We are blessed to have chosen a legal discipline where we truly get to help people on a daily basis. To that end, some of the most rewarding and inspiring moments in our daily fight(s) are when we win cases for persons who have experienced significant tragedy in their lives. One such victory occurred last week and we are pleased to share it with our readership now.
Several months ago, I wrote on the subject of an elderly widow whose hopes had been all but dashed after visiting immigration attorney after immigration attorney who informed her that nothing could be done about her case. They were wrong. Why? Our client's application for lawful permanent residency was granted, despite the fact that her petitioning husband had passed away albeit only after five months of marriage. The officer that interviewed our client mentioned to us that we were the first immigration firm in the area to present a case to the Department of Homeland Security pursuant to the DHS' Appropriation Act.

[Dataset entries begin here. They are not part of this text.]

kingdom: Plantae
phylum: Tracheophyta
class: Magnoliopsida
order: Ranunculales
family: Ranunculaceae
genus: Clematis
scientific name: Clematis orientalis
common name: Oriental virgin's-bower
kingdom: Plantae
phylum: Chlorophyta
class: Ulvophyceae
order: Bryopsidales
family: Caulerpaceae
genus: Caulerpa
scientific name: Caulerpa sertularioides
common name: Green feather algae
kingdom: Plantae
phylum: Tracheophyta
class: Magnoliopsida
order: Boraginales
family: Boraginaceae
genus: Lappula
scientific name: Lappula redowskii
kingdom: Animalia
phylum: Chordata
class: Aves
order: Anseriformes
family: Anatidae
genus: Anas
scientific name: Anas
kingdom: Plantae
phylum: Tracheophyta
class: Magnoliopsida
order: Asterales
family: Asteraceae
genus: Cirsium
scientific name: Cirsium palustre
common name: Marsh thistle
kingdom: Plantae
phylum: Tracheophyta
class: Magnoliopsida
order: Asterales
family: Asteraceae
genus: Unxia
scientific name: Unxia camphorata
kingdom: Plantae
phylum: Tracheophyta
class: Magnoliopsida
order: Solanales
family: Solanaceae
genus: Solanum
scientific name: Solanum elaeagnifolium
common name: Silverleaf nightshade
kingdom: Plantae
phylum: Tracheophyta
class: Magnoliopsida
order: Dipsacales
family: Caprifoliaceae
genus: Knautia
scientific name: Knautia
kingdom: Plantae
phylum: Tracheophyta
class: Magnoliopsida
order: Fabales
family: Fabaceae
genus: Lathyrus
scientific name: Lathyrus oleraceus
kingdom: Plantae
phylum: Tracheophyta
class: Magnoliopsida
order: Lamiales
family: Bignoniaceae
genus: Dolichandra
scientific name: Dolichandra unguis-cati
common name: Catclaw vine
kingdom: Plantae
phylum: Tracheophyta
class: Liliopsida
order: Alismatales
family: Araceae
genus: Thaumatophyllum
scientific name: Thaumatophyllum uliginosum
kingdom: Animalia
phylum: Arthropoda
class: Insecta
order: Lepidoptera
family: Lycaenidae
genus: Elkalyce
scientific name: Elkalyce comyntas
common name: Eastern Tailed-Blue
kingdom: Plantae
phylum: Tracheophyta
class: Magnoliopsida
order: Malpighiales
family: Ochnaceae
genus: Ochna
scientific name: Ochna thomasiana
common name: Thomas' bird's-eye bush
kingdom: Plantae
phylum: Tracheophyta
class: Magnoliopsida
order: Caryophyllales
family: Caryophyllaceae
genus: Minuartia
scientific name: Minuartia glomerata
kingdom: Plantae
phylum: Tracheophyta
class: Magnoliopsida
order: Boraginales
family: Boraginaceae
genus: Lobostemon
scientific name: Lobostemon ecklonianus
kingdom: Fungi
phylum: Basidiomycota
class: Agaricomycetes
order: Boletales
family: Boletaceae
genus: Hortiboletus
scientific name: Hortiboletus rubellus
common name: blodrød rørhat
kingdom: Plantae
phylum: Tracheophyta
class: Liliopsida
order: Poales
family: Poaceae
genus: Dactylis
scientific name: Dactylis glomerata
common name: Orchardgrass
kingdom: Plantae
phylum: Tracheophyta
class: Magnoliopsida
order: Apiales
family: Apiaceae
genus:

The Department of Homeland Security Appropriation Act, passed by Congress on October 28, 2009, includes two measures addressing the rights of surviving spouses of United States citizens and survivors petitioned by relatives other than spouses.
Today we received the approval notices for a husband and wife's applications for lawful permanent residency. Their cases were also filed pursuant to the Appropriation's Act. And, like our case in Los Angeles, the interviewing officer in Las Vegas suggested that this was a case of first impression. Consequently, we were requested to provide a detailed memorandum of fact and law explaining the situation of the government. As a result of our arguments, our clients' case was approved today.
Unlike the Korean widow that I wrote on previously who "only" had been waiting ten years to perfect her immigration status, our Las Vegas client's had been waiting approximately seventeen years of theirs. In both cases, however, we were pleased to play a vital role in their obtaining permanent residency in the United States not to mention the ability to now travel to their countries of origin to visit family that they hadn't seen in over a decade.
While each individual case turns on specific facts and circumstances, we suspect that there many people in the United States who can benefit from the new law. Such persons are strongly encouraged to seek professional advice from reputed immigration attorneys to see if their lives can also be changed for the better.